> [SUPPLIED PASSAGE]:
-- start --

# la bomba, mi navio (pronunciation)



## cadarika

there's a lot of information on the internet that claims that [β] is how <b> and <v> are pronounced unless it's phrase-initially or if it comes after <m>.
this implies that <la bomba> is read [la βomba] and <mi navio> is read [mi naβio].

is this really true? because seriously I can't hear [β] in spanish movies


----------



## steemic

I'm not sure what the question you're asking is.  
B is sometimes pronounced as a v sound in spanish (especially with words like abeja for example).  
This of course depends on the word and dialect.


----------



## madafe

Para mí no hay diferencia alguna. 

En su momento tal vez, pero no hoy en día.


----------



## inib

cadarika said:


> there's a lot of information on the internet that claims that [β] is how <b> and <v> are pronounced unless it's phrase-initially or if it comes after <m>.
> this implies that <la bomba> is read [la βomba] and <mi navio> is read [mi naβio].
> 
> is this really true? because seriously I can't hear [β] in spanish movies


I'm afraid I can't give you an anwer - sorry - but I'm participating because I like to learn about these things too. How would you think those examples sound?


----------



## duvija

Let me bet: yes, intervocalically it sounds as a 'beta'. (Actually, I don't like to use [β], because it's like the Greek one. In Spanish it's not a fricative but an approximant, now written as a beta with a thingy below. I always found easier to write them as a normal 'b' crossed by a horizontal little line)


----------



## cadarika

inib said:


> I'm afraid I can't give you an anwer - sorry - but I'm participating because I like to learn about these things too. How would you think those examples sound?

-- end --

> [WHAT YOU NEED TO DO]:
• A. Write out the pronunciation thread from "B is sometimes" down to "hay diferencia alguna.".
• B. Summarize the pronunciation thread in two sentences.

> [GIVEN DATA]:
-- start --

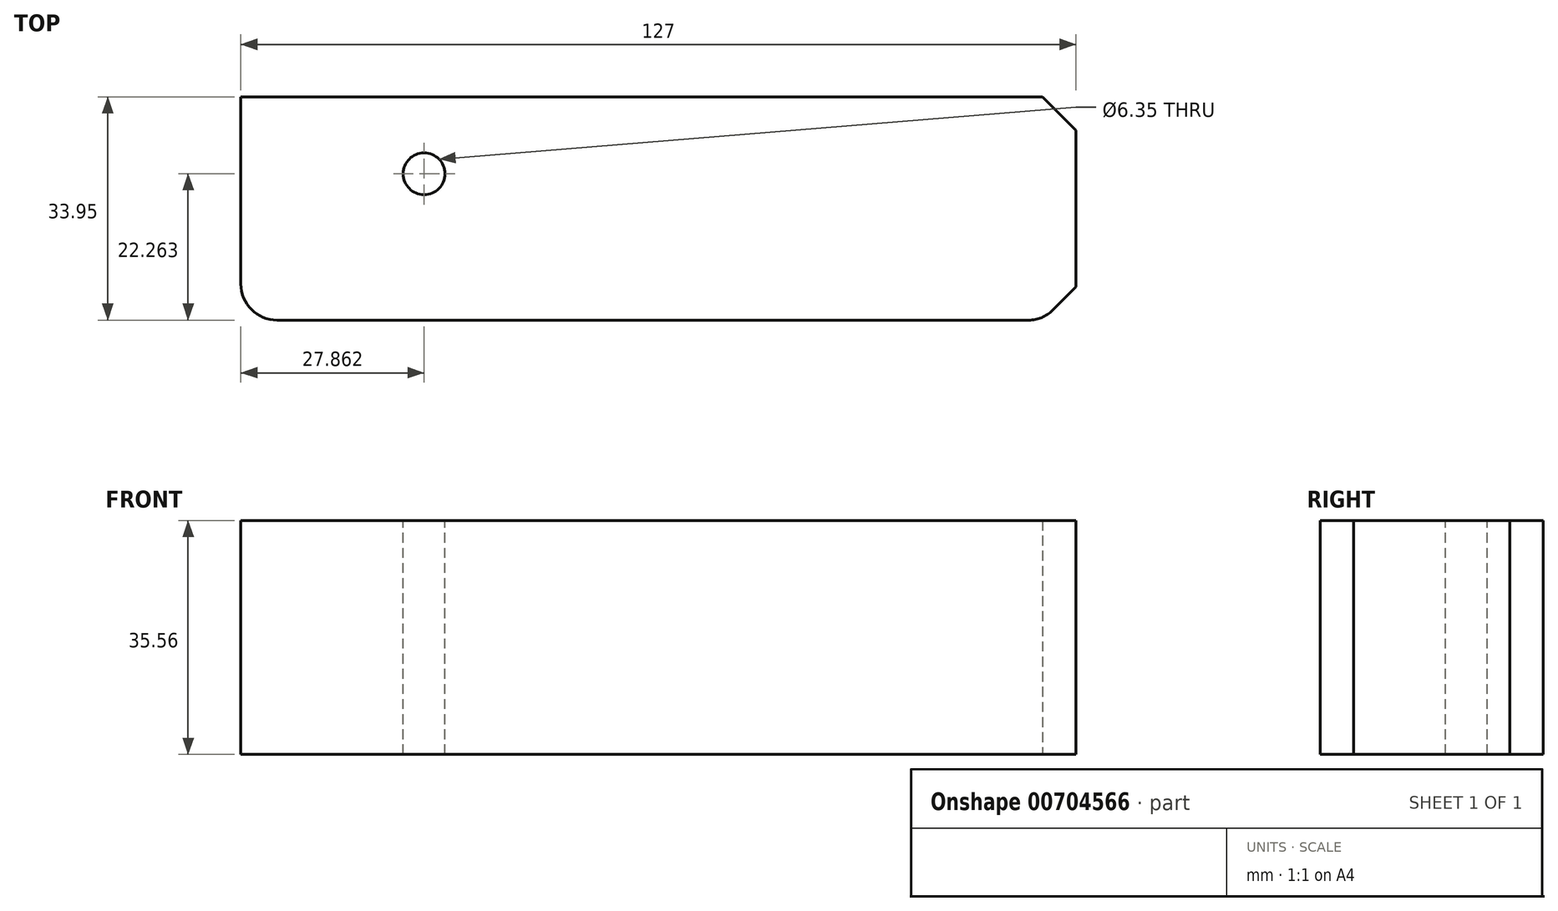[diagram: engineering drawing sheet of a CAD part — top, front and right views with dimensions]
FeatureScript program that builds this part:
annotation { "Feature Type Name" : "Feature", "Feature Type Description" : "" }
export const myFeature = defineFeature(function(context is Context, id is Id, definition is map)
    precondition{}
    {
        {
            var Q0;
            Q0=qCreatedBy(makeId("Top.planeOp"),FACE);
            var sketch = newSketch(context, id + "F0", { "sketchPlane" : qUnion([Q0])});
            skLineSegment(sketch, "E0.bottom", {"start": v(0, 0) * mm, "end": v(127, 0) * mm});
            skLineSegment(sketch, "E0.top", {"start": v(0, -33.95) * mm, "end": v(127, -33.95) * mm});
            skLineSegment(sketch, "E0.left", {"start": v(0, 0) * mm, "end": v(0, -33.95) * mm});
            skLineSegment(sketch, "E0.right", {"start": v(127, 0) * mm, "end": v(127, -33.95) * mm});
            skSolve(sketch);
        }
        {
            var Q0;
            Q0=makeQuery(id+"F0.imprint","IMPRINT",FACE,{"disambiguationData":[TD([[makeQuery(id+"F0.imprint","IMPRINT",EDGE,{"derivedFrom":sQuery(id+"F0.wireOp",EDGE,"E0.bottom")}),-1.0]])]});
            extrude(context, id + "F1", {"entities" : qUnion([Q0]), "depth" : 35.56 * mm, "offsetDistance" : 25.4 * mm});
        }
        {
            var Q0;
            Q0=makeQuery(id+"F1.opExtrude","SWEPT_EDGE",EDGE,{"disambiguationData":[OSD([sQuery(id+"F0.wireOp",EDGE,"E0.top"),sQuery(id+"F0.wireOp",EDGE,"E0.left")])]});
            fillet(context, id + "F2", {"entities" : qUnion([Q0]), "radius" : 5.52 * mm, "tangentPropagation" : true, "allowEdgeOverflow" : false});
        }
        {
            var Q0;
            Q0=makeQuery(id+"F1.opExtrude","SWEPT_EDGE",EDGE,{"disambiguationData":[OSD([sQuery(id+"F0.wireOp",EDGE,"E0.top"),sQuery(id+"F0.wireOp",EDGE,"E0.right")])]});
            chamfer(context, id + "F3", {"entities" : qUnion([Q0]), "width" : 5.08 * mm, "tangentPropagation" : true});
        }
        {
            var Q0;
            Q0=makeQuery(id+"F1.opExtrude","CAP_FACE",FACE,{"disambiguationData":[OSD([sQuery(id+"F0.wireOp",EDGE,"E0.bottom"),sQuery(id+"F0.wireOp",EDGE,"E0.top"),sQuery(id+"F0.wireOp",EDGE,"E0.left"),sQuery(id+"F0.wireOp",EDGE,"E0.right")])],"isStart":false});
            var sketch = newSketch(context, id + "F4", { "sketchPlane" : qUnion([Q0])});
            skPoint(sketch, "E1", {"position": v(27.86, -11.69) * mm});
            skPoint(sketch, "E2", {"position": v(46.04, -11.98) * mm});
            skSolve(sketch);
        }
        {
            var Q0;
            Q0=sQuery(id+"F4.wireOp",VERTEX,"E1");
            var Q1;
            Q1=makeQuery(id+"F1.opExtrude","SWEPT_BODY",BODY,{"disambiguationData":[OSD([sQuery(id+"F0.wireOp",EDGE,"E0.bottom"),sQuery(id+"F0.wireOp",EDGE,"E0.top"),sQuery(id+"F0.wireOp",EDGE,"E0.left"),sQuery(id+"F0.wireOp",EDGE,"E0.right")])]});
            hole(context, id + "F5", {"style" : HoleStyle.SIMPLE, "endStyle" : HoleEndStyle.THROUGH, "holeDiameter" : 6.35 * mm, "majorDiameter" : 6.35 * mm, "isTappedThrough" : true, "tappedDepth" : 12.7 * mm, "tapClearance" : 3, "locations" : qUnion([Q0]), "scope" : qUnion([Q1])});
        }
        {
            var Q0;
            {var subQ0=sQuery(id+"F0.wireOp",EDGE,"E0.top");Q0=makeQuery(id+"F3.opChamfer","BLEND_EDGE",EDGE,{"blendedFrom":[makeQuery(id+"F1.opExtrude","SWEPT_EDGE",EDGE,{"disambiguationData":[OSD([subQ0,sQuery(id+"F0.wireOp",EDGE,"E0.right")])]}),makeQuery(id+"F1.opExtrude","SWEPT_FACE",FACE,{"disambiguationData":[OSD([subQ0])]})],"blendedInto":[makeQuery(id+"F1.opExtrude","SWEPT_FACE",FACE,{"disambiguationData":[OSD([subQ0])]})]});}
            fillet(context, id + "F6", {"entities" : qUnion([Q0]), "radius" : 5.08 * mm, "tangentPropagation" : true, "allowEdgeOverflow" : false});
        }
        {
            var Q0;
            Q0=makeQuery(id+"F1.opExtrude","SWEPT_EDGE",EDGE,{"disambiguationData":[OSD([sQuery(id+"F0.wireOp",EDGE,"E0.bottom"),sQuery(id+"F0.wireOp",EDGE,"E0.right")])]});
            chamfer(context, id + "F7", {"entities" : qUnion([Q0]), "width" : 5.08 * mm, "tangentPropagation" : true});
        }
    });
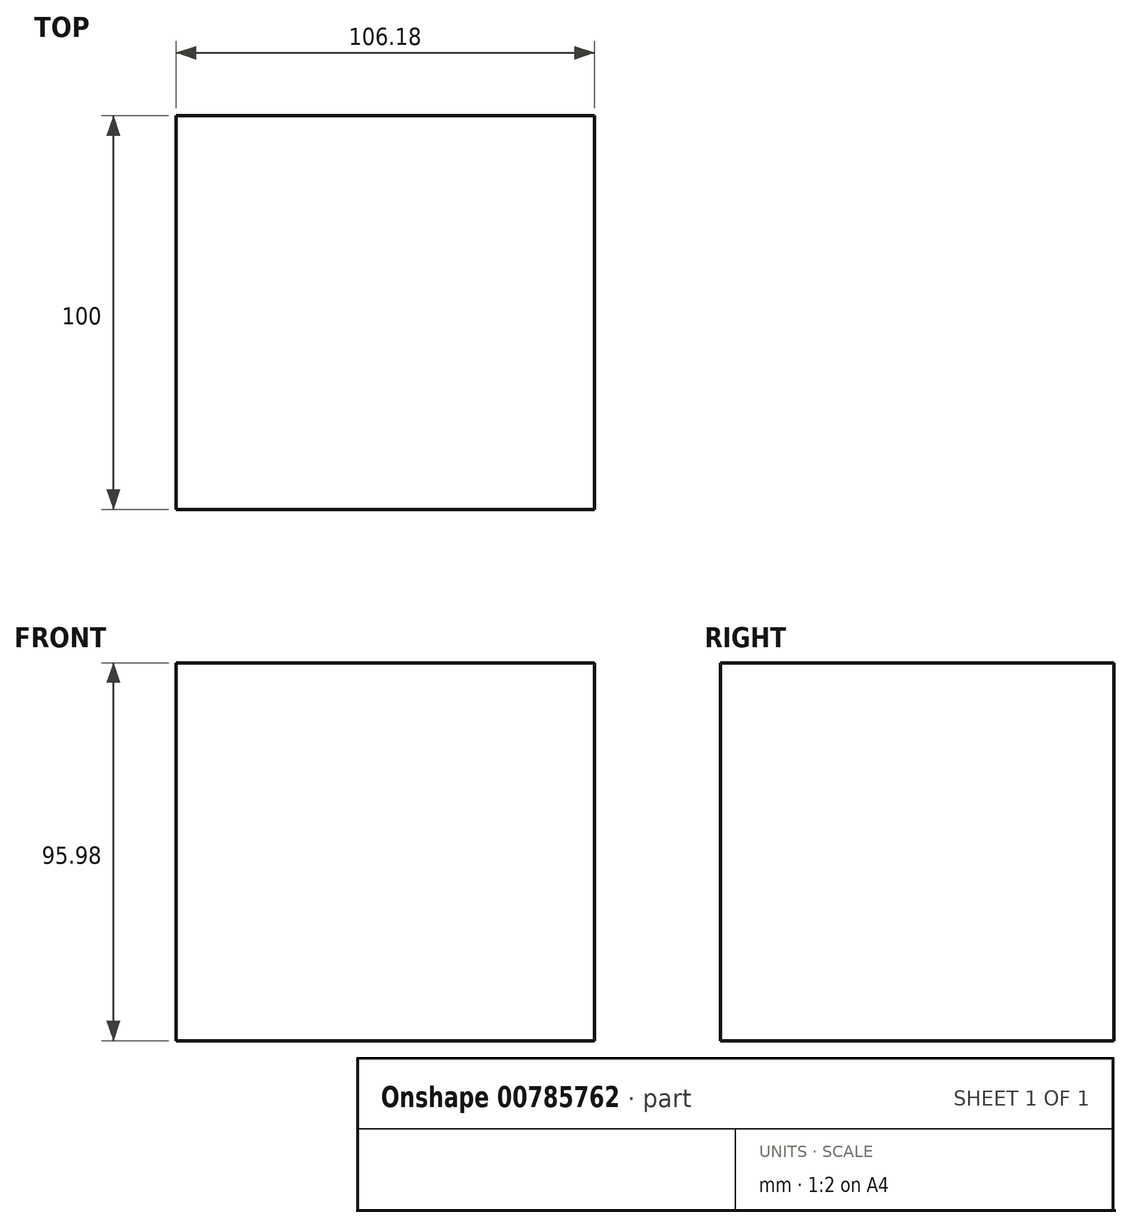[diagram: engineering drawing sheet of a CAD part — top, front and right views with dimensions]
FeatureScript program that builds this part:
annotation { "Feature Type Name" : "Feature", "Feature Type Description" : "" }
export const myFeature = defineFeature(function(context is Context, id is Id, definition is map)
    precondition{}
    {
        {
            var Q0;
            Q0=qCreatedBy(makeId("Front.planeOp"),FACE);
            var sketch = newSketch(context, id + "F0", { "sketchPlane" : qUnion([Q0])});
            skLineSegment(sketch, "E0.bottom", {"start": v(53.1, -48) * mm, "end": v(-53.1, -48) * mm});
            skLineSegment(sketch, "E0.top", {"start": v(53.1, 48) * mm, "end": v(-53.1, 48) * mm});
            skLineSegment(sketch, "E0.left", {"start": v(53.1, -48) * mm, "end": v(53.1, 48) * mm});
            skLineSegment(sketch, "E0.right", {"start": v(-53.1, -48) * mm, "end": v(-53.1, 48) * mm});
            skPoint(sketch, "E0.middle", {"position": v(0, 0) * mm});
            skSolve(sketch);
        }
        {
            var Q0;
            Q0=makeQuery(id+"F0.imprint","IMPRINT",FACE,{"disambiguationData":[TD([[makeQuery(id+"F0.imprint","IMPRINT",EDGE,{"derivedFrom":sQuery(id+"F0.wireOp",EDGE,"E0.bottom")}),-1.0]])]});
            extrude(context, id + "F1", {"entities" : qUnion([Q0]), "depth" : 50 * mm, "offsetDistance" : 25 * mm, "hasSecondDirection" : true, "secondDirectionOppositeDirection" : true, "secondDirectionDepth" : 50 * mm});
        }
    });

-- end --

> [SOLUTIONS TO EACH TASK]:
• A.
B is sometimes pronounced as a v sound in spanish (especially with words like abeja for example).  
This of course depends on the word and dialect.


----------



## madafe

Para mí no hay diferencia alguna.

• B. The opening post asks whether Spanish <b> and <v> are really pronounced [β] except phrase-initially or after <m>, because that sound cannot be heard in Spanish movies. One reply says b is sometimes pronounced as a v sound depending on the word and dialect, another gives no answer but asks how the examples would sound, and a third bets that between vowels the letter does sound like a beta, though as an approximant rather than a fricative.